What happens when you switch mutual funds? ›

When you move your investments between mutual funds of different fund houses, it is called switch-out and switch-in. You will have to redeem your investment from one fund and invest the proceeds in another fund.

Do mutual fund switches trigger capital gains? ›

Switching between mutual funds

If the units you sold are worth more than your ACB, the switch will generate a capital gain . If the units you sold are worth less than your ACB, the switch will generate a capital loss .

How long does it take for mutual funds to switch? ›

Normally switch takes 3 working days however this can change depending on the type of scheme & fund house. You can track your switch order in the progress section on the mutual fund dashboard.

How many times we can switch mutual fund? ›

You can switch mutual funds as many times as you want, partially or entirely. It is your decision why you want to make a move, but you should also consider the additional tax and exit fees you would have to pay in return.

Can I cancel mutual fund switch? ›

Yes, most mutual fund companies or brokers offer online platforms for SIP cancellations through their websites or mobile apps. You can usually log in, select the SIP you wish to cancel, and follow the provided instructions.

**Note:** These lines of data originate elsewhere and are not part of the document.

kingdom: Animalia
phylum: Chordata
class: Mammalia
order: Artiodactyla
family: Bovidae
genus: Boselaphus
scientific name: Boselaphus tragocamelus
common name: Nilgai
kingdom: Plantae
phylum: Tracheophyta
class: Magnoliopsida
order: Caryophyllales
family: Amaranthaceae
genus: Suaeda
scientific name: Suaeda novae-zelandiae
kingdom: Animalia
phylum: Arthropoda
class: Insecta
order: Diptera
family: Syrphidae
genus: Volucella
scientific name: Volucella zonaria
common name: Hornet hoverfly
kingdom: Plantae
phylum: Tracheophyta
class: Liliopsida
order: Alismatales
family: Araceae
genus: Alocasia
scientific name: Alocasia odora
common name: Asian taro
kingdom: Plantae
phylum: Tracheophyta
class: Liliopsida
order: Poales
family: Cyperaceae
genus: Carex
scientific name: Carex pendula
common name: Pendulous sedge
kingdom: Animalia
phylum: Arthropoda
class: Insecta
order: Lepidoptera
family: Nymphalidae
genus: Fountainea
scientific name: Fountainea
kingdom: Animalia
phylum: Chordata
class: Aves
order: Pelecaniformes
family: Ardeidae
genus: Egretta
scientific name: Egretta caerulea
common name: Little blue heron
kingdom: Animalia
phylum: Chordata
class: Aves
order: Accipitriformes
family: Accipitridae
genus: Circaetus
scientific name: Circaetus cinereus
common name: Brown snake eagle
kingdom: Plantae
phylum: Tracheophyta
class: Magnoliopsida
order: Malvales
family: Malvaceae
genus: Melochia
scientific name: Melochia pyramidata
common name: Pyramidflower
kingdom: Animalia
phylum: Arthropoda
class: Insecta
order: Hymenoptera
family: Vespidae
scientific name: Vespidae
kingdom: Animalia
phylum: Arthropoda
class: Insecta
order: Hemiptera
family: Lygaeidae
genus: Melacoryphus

How does a swap fund work? ›

An exchange fund, also known as a swap fund, is an arrangement between concentrated shareholders of different companies that pools shares and allows an investor to exchange their large holding of a single stock for units in the entire pool's portfolio.

Top Articles
Latest Posts
Article information

Author: Frankie Dare

Last Updated:

Views: 6007

Rating: 4.2 / 5 (53 voted)

Reviews: 84% of readers found this page helpful

Author information

Name: Frankie Dare

Birthday: 2000-01-27

Address: Suite 313 45115 Caridad Freeway, Port Barabaraville, MS 66713

Phone: +3769542039359

Job: Sales Manager

Hobby: Baton twirling, Stand-up comedy, Leather crafting, Rugby, tabletop games, Jigsaw puzzles, Air sports

Introduction: My name is Frankie Dare, I am a funny, beautiful, proud, fair, pleasant, cheerful, enthusiastic person who loves writing and wants to share my knowledge and understanding with you.